To be honest, that song, I was just writing about my uncle. I came up with the concept because of the beat; it reminded me of somebody sneaking around, like that N.W.A. song where somebody was trying to break into a house. So I can see where you’re coming from, how you would get that idea.
What did your uncle think? Did he like it?
Oh yeah. He’s cool. He heard XXX before anyone did. He was actually in the “Re-Up” video, sniffing coke and stripping pipes from a house. Art imitating life.
What does taking “blunts to the face” mean? You’ve used that line in a few songs.
It means you’re smoking blunts by yourself; you’re not sharing with anybody. I guess that’s some Detroit slang.
Do you have any interest in being on a major label at this point?

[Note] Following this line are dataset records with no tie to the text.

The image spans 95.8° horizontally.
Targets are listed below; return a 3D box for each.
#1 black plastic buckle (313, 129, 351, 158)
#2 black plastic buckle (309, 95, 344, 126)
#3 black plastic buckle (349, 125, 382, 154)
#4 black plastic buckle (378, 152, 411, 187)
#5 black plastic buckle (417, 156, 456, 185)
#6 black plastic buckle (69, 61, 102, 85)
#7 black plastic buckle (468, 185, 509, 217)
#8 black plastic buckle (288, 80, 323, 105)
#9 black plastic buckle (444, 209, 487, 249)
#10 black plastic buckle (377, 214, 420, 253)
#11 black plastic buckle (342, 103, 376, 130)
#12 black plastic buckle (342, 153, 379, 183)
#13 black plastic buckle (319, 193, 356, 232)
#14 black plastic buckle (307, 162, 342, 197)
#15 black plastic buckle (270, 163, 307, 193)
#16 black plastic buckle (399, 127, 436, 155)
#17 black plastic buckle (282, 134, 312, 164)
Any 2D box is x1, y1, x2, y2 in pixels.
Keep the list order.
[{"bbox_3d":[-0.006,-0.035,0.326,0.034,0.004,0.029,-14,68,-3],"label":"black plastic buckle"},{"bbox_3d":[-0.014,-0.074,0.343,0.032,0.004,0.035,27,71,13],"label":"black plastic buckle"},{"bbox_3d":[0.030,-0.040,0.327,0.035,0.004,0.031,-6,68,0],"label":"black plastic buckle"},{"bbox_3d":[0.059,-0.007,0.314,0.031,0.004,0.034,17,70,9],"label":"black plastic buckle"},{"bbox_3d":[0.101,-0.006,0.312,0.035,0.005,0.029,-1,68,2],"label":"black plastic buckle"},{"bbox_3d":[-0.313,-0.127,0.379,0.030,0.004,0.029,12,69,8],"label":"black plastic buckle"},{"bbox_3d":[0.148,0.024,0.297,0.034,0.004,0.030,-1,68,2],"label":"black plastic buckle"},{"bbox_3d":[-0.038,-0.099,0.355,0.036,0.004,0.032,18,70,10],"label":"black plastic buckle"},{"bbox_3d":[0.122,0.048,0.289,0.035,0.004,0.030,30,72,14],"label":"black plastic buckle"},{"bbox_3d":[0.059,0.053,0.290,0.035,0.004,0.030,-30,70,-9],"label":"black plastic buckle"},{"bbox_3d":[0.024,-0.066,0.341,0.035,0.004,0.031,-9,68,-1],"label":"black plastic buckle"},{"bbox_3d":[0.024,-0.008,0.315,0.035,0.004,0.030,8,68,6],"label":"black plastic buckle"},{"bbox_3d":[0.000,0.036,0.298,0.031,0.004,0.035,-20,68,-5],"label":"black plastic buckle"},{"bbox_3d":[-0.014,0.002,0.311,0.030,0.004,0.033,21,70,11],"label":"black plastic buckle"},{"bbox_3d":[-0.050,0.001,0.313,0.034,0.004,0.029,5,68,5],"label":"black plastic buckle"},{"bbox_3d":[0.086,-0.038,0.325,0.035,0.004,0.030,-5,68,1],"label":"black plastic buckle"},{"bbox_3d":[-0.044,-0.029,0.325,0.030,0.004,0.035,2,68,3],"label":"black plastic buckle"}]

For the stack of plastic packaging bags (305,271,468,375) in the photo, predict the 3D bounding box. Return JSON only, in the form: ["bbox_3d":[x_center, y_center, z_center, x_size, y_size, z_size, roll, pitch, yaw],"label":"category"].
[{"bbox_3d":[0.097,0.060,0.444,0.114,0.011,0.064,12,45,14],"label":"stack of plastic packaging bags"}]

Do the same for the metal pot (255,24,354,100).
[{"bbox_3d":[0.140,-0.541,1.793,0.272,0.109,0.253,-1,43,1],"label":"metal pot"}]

At the end of the day, I’m talking to a lot of people right now, but I’m not stressing that. At this point I haven’t hit the indie ceiling. Everybody has reached out, you know, and I’m humbled by that.
What do you have going on right now, in terms of albums, collaborations, and features?
I don’t really think about collaborations and stuff like that. If it happens, it happens. I mean, I’m writing songs. Right now, I’m just focusing on this tour.
Is there any new music out that you’re excited about?
Chief Keef, a guy out of Chicago, he’s 16 or 17 years old. He’s gonna be the guy who brings gangsta rap back. Gangster is the kids. Us older rappers can say it, and we know the outcomes of the street, but the kids are living it.
A lot of rappers claim to be down with rock and roll; it’s become kind of a thing to be a rapper and do an interview and say something like “I’m down with Coldplay, I love Coldplay” to flash some sort of open-minded bona fides.
People really do that? That’s corny.
Listening to your raps, it’s really apparent that you really know and love rock inside and out, that it’s not an affectation. I love that line from “30”: “I feel like Billy Corgan, playing a church organ/ Covering Too $hort, smoking a Newport.”
[Laughs] That line was like “I’m an old emo Midwestern motherfucker.”
What are some of your favorite rock bands?
I think my favorite, the most amazing shit, would be Joy Division. But I think Korn was one of the first bands I got freaked out about. They had some hip-hop in their sound too, and from them I got into System of a Down and Incubus. But Joy Division is the number one influence for me right now. I could talk for hours about that.
What’s your writing process like?
I write on my laptop. I write constantly, so when it’s time to record, I have tons of lyrics. There could be a song that I think is dope when I write it. But I come back two weeks later and it’s not so dope, you know what I’m saying? But there could be a song that sucked today but in a month, it’s ill.
Is there any subject you want to work into a lyric, but haven’t been able to yet?
I’m trying to find a place for a rhyme about Michael Jackson throwing his fedora out. I know I’ve got it in my head; it’s just stuck.
How long has it been stuck there?
It’s been about three days. If it’s been stuck that long, I know it’s gonna be good.
Danny Brown plays Santos Party House with World’s Fair tonight.